La pollution résultant de la technologie est également un élément décisif. Prenons l’exemple de la pollution atmosphérique. 2,5% de l’empreinte carbone de la France est liée au numérique, ce qui représente un peu plus que le secteur des déchets (2%)[12]. Le remplacement de l’homme par les machines aura forcément un coût écologique indéniable qui ne sera pas durable. Cela pose la question de la possibilité de développer une technologie plus soutenable.

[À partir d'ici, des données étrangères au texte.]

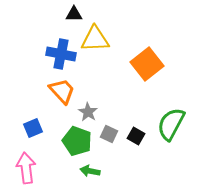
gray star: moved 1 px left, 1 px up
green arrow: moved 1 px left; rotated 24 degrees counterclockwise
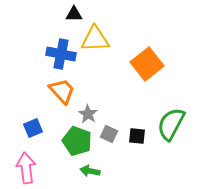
gray star: moved 2 px down
black square: moved 1 px right; rotated 24 degrees counterclockwise
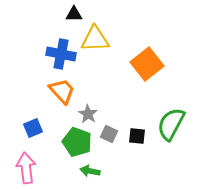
green pentagon: moved 1 px down
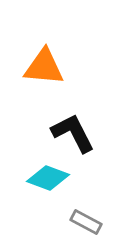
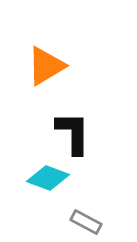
orange triangle: moved 2 px right, 1 px up; rotated 36 degrees counterclockwise
black L-shape: rotated 27 degrees clockwise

Outre la pollution directement liée à la technologie, nous avons pu observer que l’automatisation était économiquement soutenable (création d’emploi) grâce à l’augmentation de la consommation qui pouvait suivre son développement. Cependant, nous savons déjà que la surconsommation actuelle est un problème clé à résoudre pour limiter le dérèglement climatique. Pour éviter cette course à la production tout en ayant une automatisation des tâches, il faudrait trouver une organisation sociétale où l’humain n’est plus dépendant économiquement et socialement de son travail. Il faudrait donc trouver un autre rôle à l’humanité que de travailler ; cela demanderait d’importantes transitions sociales, économiques, philosophiques et politiques.
Conclusion
L’ère du tout robotique est encore loin de devenir une réalité un jour. De nombreux défis se présentent pour que ce soit une piste sérieuse pour notre futur. A moins de développer des technologies plus complexes et moins polluantes qui s’intègrent dans des économies circulaires, ou encore de trouver des modèles sociétaux révolutionnaires, l’humanité ne connaîtra pas un monde peuplé de robots.

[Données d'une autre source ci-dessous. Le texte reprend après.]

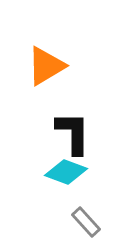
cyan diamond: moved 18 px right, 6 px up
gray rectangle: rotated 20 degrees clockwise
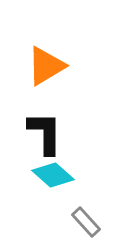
black L-shape: moved 28 px left
cyan diamond: moved 13 px left, 3 px down; rotated 21 degrees clockwise
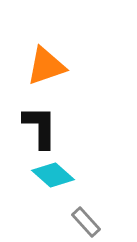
orange triangle: rotated 12 degrees clockwise
black L-shape: moved 5 px left, 6 px up
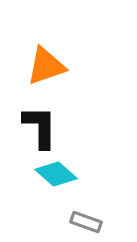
cyan diamond: moved 3 px right, 1 px up
gray rectangle: rotated 28 degrees counterclockwise
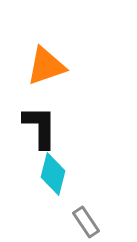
cyan diamond: moved 3 px left; rotated 63 degrees clockwise
gray rectangle: rotated 36 degrees clockwise
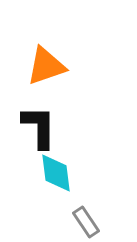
black L-shape: moved 1 px left
cyan diamond: moved 3 px right, 1 px up; rotated 21 degrees counterclockwise
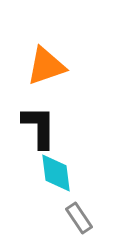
gray rectangle: moved 7 px left, 4 px up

Pour pousser plus loin cette réflexion, il faudrait également étudier les biais philosophiques et éthiques. Est-ce que le développement de la technologie, qui aujourd’hui est en opposition totale à la nature, est une volonté partagée par l’ensemble de la population ? Idéologiquement, est-il possible de se reconnecter au vivant, à la nature tout en continuant à développer la technologie ? Il y a peut-être des pistes à trouver du côté du bio-mimétisme, afin de trouver des technologies plus organiques, plus en harmonie avec notre planète.